Thomas Mann and Albert Einstein supported von Ossietzky

Meanwhile, his political friends are campaigning for the journalist to be awarded the Nobel Peace Prize. Starting in 1935, they campaigned for support for their proposal from numerous celebrities as part of an international campaign. Albert Einstein, Karl Barth and Thomas Mann are just three of the big names campaigning for the journalist to be honored. But the Nobel Prize Committee is reluctant to award von Ossietzky the prize - the Nazi regime is exerting strong foreign policy pressure on the Norwegian government.

Instead, the committee suspended the award in 1935. It was not until a year later, on November 23, 1936, that Carl von Ossietzky was awarded the award retrospectively for the year 1935. By then the writer was already terminally ill:he contracted pulmonary tuberculosis while he was in concentration camps. He was only officially released from prison on November 6, 1936, a few days before the Nobel Peace Prize was awarded.

Nobel Peace Prize for the Nazi opponent

In 1933 von Ossietzky was imprisoned in the Sonnenburg concentration camp and later transferred to the Esterwegen concentration camp in Emsland.

Against the will of the Nazi regime, Carl von Ossietzky accepted the award - and in doing so openly opposed Nazi Reich Marshal Hermann Göring, who had personally urged him to forgo the award.

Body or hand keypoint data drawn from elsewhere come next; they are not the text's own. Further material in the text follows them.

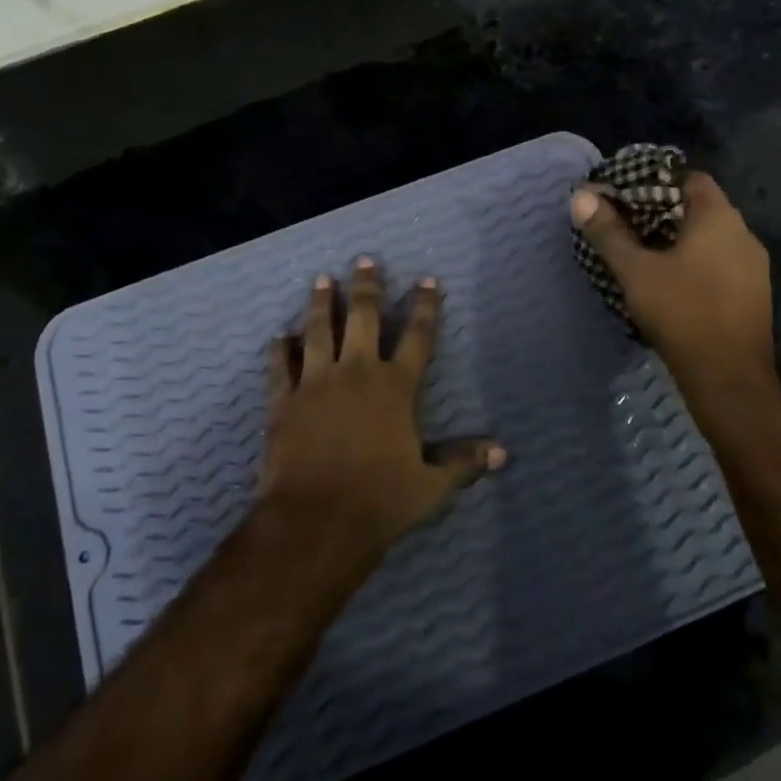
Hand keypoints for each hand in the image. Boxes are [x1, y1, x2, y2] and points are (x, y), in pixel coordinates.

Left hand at [259, 259, 505, 559]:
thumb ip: (462, 463)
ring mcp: (316, 382)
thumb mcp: (430, 486)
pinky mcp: (284, 400)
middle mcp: (356, 372)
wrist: (315, 521)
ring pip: (318, 330)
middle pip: (364, 318)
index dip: (426, 307)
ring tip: (322, 279)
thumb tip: (502, 453)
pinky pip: (280, 366)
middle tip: (365, 260)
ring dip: (321, 303)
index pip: (418, 337)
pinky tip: (278, 336)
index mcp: (395, 387)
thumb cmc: (379, 501)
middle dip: (367, 287)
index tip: (428, 280)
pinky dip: (279, 349)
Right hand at [569, 172, 776, 406]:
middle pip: (700, 207)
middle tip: (624, 222)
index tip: (626, 193)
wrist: (729, 379)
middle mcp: (743, 234)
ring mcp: (753, 266)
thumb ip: (608, 231)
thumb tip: (580, 196)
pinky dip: (693, 262)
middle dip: (661, 211)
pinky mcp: (752, 295)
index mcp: (719, 218)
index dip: (657, 180)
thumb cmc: (682, 312)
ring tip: (640, 252)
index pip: (690, 178)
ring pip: (710, 238)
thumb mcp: (635, 270)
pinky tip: (668, 282)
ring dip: (677, 240)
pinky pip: (719, 263)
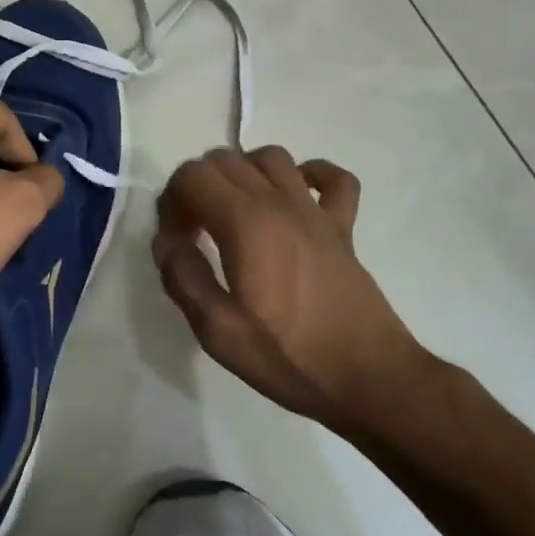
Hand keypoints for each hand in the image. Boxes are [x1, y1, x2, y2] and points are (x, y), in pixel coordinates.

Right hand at [152, 147, 427, 429]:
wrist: (368, 377)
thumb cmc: (289, 357)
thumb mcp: (218, 332)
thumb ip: (184, 279)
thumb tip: (166, 241)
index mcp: (246, 223)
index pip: (193, 175)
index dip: (172, 200)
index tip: (175, 239)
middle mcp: (280, 202)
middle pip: (226, 159)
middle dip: (198, 185)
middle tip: (194, 231)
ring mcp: (317, 211)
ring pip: (272, 157)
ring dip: (243, 172)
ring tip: (234, 211)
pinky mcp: (344, 228)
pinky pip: (333, 178)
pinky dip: (311, 174)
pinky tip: (296, 197)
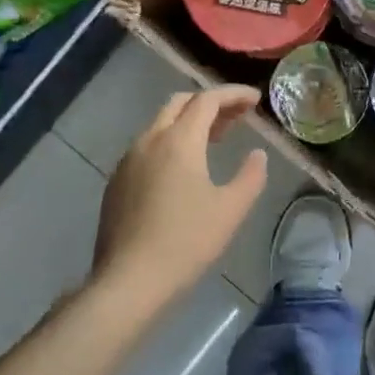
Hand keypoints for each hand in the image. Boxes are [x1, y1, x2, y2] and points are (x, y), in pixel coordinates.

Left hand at [90, 86, 268, 310]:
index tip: (255, 100)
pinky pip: (147, 147)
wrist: (129, 280)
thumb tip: (257, 155)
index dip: (233, 94)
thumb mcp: (231, 210)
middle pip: (179, 104)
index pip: (207, 100)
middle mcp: (149, 141)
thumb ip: (250, 176)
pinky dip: (170, 143)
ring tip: (214, 140)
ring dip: (189, 123)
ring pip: (160, 125)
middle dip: (210, 103)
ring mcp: (128, 161)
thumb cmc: (186, 242)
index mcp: (178, 141)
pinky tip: (183, 170)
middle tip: (236, 118)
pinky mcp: (117, 182)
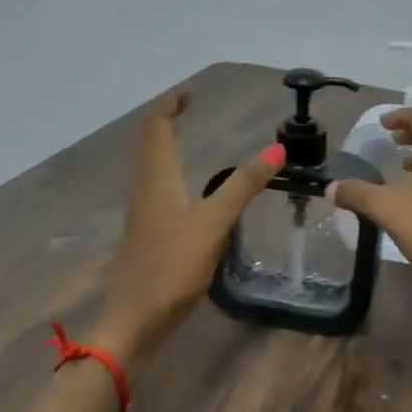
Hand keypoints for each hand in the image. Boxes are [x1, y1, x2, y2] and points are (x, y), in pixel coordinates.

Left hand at [94, 91, 279, 365]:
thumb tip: (277, 149)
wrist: (135, 320)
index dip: (171, 104)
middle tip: (193, 109)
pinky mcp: (146, 235)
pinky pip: (157, 189)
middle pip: (151, 143)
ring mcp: (142, 214)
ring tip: (191, 139)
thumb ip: (243, 186)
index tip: (191, 91)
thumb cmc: (173, 266)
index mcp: (156, 178)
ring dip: (168, 146)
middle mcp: (144, 189)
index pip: (156, 126)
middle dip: (169, 121)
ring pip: (151, 166)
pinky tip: (189, 191)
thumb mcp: (214, 223)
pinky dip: (172, 173)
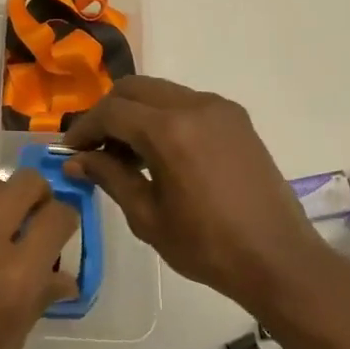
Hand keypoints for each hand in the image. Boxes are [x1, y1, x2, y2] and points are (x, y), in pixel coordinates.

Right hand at [64, 76, 337, 313]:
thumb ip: (110, 177)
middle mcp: (194, 105)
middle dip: (108, 113)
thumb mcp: (148, 217)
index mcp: (170, 130)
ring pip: (161, 92)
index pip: (112, 111)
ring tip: (127, 154)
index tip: (70, 151)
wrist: (279, 259)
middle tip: (95, 148)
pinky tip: (161, 153)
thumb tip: (75, 161)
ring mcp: (219, 108)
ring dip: (136, 113)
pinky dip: (164, 117)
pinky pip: (187, 103)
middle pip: (134, 89)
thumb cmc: (208, 246)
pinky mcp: (236, 118)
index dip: (84, 128)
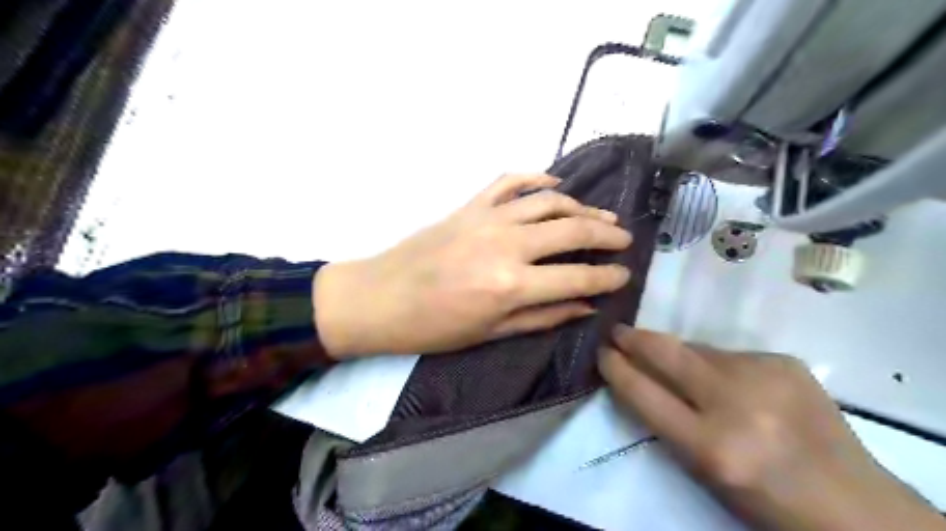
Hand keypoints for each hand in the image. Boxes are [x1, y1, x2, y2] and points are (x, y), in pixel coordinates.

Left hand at [314, 176, 630, 359]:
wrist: (381, 298)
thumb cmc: (434, 326)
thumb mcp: (491, 333)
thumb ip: (543, 316)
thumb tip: (586, 305)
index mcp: (511, 285)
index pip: (577, 278)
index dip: (607, 277)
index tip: (625, 276)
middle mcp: (506, 245)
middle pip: (571, 231)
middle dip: (606, 235)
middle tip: (624, 240)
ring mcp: (487, 218)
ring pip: (548, 201)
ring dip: (582, 207)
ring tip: (601, 216)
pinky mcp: (470, 205)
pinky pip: (509, 181)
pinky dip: (536, 178)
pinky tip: (555, 184)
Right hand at [598, 326, 945, 530]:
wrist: (852, 502)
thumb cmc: (763, 497)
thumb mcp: (702, 470)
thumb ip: (666, 420)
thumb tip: (639, 373)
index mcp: (711, 446)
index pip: (642, 393)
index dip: (615, 369)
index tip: (601, 353)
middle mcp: (735, 403)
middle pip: (666, 353)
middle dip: (633, 338)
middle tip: (617, 331)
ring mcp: (764, 375)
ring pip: (697, 348)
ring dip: (679, 355)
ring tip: (680, 368)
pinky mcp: (784, 361)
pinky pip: (729, 354)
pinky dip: (717, 364)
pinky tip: (733, 383)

He courageously explains his decision:"After much deliberation, I have come to the decision to accept the Nobel Peace Prize that has been awarded to me. The view put forward to me by the representative of the Secret State Police, that I am thereby excluding myself from the German national community, I cannot accept share. The Nobel Prize for Peace is not a sign of internal political struggle, but of understanding between peoples."

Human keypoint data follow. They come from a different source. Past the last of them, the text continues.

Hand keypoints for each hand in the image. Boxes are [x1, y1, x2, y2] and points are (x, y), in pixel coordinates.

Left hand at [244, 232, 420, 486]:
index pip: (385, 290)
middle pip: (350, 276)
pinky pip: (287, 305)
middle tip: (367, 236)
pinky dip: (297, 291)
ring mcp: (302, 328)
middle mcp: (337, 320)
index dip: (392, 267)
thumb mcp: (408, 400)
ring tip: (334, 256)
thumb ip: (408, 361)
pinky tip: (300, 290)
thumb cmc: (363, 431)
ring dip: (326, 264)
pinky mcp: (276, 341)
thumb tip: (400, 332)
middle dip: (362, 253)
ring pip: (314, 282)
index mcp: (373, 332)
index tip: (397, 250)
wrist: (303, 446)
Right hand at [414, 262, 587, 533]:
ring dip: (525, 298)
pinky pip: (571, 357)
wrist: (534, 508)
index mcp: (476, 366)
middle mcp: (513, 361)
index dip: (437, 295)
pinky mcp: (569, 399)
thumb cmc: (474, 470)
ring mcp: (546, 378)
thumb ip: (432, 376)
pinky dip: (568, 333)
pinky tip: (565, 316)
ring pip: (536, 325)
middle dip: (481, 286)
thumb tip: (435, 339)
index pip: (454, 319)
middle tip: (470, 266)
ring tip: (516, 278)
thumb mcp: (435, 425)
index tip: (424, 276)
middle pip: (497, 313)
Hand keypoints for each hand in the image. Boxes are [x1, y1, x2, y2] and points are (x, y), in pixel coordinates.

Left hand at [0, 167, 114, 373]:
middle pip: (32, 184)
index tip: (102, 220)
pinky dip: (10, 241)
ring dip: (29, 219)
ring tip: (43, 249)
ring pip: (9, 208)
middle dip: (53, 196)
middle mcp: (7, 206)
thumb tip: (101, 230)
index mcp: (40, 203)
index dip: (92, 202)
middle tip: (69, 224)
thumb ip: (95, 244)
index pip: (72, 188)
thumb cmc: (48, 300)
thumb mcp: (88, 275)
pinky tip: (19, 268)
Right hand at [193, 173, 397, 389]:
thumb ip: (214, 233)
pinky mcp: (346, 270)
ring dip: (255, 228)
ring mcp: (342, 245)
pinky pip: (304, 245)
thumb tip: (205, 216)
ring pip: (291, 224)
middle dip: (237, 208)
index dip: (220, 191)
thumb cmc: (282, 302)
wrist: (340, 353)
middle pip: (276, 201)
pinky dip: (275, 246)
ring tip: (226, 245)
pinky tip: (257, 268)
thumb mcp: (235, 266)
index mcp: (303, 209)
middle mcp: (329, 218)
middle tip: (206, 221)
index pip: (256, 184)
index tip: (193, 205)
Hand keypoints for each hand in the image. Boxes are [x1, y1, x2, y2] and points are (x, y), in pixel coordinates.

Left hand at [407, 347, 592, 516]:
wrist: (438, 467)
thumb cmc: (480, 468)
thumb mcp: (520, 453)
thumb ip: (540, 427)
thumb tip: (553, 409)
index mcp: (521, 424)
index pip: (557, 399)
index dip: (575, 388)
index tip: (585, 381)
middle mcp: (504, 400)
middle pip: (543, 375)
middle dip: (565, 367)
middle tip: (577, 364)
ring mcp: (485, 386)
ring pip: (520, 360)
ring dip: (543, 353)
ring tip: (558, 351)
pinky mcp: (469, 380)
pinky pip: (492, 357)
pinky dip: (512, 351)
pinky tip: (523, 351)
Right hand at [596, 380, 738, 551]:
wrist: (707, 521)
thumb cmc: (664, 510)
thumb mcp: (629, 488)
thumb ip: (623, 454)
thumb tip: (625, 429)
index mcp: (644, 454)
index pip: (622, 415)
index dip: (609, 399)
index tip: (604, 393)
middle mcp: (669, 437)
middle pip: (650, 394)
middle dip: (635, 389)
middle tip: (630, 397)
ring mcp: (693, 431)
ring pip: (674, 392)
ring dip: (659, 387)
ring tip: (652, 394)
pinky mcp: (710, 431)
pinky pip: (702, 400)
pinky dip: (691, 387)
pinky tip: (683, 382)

But he is not allowed to go to the award ceremony in Norway. A little later, Adolf Hitler decreed that in future no Reich German would be allowed to accept a Nobel Prize. A few days after receiving the award, von Ossietzky went to the hospital to be treated for tuberculosis. On May 4, 1938 he died as a result of the illness.

"Victory over Barbarism"

  • Carl von Ossietzky
  • The World Stage
  • Human Rights League

Incidentally, Willy Brandt, who recalled Carl von Ossietzky in his speech in 1971, was himself significantly involved in the international campaign for the publicist, which ultimately led to his award - an award that was more than just a symbolic gesture, as Brandt did in his Nobel Prize speech emphasized:"His honor was a moral victory over the forces of barbarism."